● **Request**: Provide again, from the entries below, every line from the one containing "će služiti kao glavni), a SPA i SPA bazen" through the one containing "Atención diaria de", exactly as written, and no other line.

────

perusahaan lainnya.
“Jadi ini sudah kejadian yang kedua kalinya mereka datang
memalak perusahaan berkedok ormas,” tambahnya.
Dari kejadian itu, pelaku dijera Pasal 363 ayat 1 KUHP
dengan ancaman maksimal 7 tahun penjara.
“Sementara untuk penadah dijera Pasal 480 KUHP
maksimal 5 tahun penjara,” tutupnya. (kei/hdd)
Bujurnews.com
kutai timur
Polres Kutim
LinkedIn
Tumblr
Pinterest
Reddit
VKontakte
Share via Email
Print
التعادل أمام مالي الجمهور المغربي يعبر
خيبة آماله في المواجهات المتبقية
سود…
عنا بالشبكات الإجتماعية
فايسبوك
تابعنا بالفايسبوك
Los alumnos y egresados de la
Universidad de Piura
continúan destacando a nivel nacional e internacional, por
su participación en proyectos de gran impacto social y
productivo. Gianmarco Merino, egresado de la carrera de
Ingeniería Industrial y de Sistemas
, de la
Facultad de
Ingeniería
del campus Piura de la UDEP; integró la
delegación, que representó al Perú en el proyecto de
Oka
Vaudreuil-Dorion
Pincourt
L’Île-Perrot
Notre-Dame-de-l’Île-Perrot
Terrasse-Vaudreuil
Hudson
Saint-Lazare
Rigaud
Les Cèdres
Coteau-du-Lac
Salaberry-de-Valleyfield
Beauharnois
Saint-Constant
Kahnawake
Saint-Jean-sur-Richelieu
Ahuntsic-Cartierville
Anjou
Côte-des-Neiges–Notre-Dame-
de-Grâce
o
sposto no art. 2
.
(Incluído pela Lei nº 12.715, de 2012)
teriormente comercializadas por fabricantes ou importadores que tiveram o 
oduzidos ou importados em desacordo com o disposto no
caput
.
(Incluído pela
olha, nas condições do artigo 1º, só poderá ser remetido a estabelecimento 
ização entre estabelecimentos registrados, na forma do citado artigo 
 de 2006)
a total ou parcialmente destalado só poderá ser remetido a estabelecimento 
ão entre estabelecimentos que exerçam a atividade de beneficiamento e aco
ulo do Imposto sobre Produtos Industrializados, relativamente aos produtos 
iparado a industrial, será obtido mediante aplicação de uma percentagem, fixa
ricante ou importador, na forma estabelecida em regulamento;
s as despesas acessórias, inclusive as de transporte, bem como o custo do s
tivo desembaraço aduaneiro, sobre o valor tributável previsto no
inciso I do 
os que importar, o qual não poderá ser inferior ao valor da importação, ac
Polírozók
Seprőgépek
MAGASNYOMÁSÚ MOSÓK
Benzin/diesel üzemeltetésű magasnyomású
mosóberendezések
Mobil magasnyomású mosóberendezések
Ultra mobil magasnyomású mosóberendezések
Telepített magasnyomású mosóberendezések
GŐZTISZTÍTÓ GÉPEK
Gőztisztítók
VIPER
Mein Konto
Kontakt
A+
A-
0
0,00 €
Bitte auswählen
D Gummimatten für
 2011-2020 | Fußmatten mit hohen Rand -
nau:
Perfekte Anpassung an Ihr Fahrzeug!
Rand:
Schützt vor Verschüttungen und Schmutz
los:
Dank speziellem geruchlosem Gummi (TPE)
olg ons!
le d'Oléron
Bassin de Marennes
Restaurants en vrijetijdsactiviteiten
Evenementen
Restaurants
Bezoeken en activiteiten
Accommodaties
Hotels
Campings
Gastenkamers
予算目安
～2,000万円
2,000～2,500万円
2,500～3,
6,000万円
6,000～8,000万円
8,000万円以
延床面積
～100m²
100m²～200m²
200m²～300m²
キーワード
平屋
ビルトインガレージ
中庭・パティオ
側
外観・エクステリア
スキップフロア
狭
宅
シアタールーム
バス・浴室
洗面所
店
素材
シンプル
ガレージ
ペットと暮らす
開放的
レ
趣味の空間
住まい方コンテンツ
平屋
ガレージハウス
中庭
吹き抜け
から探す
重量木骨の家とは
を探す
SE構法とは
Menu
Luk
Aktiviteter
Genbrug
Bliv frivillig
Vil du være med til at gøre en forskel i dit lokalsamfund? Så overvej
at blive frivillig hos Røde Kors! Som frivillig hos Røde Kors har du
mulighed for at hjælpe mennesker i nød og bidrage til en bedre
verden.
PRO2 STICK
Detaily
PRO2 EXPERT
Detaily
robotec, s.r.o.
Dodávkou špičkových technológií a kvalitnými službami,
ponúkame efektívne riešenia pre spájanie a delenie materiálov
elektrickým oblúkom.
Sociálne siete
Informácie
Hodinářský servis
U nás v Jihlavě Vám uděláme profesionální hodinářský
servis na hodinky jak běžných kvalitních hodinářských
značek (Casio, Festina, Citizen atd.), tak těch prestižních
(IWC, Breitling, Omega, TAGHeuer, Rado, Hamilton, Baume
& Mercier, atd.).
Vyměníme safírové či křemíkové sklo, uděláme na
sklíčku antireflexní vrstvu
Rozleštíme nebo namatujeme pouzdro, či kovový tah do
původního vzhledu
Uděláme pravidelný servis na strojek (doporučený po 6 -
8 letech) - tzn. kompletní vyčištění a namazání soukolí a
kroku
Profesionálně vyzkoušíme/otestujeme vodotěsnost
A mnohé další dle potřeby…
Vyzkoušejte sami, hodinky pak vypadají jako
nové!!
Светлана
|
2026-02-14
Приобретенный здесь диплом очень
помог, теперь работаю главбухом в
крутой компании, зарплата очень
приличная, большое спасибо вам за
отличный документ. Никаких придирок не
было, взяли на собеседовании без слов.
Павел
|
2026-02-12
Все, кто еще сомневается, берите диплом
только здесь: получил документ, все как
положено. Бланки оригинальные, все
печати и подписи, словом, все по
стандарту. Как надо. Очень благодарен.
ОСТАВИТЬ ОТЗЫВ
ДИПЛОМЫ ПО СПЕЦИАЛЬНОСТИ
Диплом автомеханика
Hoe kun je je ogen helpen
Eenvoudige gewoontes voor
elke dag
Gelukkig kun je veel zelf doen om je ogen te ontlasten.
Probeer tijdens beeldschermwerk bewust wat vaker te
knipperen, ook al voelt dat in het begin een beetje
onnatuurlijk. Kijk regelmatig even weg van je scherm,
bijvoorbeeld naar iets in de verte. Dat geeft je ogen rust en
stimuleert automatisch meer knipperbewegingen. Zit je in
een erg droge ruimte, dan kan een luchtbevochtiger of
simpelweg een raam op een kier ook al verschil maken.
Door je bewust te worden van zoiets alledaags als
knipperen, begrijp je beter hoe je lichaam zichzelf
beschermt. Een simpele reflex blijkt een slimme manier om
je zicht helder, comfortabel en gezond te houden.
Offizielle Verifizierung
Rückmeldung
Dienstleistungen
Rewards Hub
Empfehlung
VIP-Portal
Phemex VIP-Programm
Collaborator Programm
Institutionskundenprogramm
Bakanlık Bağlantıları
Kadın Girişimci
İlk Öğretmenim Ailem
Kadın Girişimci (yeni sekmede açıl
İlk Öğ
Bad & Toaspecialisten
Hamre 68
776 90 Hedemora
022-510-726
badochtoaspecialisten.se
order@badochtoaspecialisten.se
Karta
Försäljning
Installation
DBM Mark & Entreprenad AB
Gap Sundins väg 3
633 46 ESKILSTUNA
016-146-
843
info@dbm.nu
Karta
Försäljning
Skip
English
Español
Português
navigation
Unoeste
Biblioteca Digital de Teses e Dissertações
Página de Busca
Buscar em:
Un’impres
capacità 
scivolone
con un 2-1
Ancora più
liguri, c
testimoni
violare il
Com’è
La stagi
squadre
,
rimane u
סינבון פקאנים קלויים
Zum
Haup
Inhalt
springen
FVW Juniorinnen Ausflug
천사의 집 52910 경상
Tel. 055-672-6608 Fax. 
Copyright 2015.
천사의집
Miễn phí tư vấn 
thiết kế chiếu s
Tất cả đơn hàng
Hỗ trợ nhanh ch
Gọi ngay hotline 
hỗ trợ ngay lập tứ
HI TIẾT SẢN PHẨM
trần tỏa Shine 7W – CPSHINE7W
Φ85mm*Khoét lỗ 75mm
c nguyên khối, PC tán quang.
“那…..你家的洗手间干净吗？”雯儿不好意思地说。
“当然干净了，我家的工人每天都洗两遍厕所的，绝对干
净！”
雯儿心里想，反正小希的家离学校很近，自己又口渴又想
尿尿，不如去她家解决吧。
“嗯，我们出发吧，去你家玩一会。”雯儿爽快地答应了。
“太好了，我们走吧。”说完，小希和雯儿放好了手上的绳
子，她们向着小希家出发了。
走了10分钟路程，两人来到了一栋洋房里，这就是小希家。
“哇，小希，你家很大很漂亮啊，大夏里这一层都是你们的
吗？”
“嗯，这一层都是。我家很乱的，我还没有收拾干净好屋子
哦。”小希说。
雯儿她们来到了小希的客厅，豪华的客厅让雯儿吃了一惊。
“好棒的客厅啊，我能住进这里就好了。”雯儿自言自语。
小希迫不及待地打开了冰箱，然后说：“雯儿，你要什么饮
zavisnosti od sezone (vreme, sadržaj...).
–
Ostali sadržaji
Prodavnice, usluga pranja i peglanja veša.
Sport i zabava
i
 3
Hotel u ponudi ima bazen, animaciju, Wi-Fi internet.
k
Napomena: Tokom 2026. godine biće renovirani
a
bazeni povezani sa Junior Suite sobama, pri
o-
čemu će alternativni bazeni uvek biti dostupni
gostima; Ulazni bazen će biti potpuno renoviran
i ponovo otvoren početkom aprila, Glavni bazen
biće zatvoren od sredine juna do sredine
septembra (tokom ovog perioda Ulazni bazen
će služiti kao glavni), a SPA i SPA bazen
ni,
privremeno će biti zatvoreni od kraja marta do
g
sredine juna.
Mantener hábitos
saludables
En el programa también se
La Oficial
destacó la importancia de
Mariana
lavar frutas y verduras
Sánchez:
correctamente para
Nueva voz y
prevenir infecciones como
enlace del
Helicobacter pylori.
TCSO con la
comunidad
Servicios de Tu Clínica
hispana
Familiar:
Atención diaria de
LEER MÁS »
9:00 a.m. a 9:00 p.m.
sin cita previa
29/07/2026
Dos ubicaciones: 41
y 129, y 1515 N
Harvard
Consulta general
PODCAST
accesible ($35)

────

● **Result of this task**:
će služiti kao glavni), a SPA i SPA bazen
ni,
privremeno će biti zatvoreni od kraja marta do
g
sredine juna.
Mantener hábitos
saludables
En el programa también se
La Oficial
destacó la importancia de
Mariana
lavar frutas y verduras
Sánchez:
correctamente para
Nueva voz y
prevenir infecciones como
enlace del
Helicobacter pylori.
TCSO con la
comunidad
Servicios de Tu Clínica
hispana
Familiar:
Atención diaria de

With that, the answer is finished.